◆ Исходный текст ◆
Понимая, что после десантирования в Аргунское ущелье нашим подразделениям предстоит вести с боевиками не открытые общевойсковые бои, а в большей мере использовать тактику, так называемой, контрпартизанской войны, мы попытались найти в наших секретных и несекретных библиотеках хоть какие-нибудь материалы, обобщающие подобные действия пограничных и внутренних войск в прошлом. Но, к нашему изумлению, их там не оказалось. Не получили мы подобных материалов и из Федеральной пограничной службы России. Перелопатив весь Интернет, офицеры отдела боевой подготовки нашли всего лишь один добротный опыт организации контрпартизанских действий войск НКВД СССР на Северном Кавказе в 1944 году, который и был взят нами на вооружение. А ведь подобные действия войскам НКВД приходилось вести и в Прибалтике, и в западных районах Украины, и Белоруссии. Да и в Афганистане пограничники применяли подобную тактику. Но куда подевался этот, оплаченный кровью тысяч советских солдат и офицеров, опыт узнать так и не удалось.
В течение полутора месяцев, исполняя обязанности старшего оперативной группы «Аргун», я смог ещё не раз убедиться в том, что многие горькие уроки Великой Отечественной войны нами усвоены плохо.

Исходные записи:
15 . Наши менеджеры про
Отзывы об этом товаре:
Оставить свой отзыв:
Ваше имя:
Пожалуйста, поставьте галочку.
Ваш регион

◆ Что нужно сделать ◆
• A. Пожалуйста, перепечатайте из исходного текста фрагмент от слов «В течение полутора» до слов «нами усвоены плохо.» включительно.
• B. Перечислите все регионы и страны, в которых, согласно исходному тексту, войска или пограничники вели контрпартизанские действия.
Строки представляют собой отдельный материал.

◆ Ответы к заданиям ◆
• A.
В течение полутора месяцев, исполняя обязанности старшего оперативной группы «Аргун», я смог ещё не раз убедиться в том, что многие горькие уроки Великой Отечественной войны нами усвоены плохо.

• B.
Северный Кавказ
Прибалтика
западные районы Украины
Белоруссия
Афганистан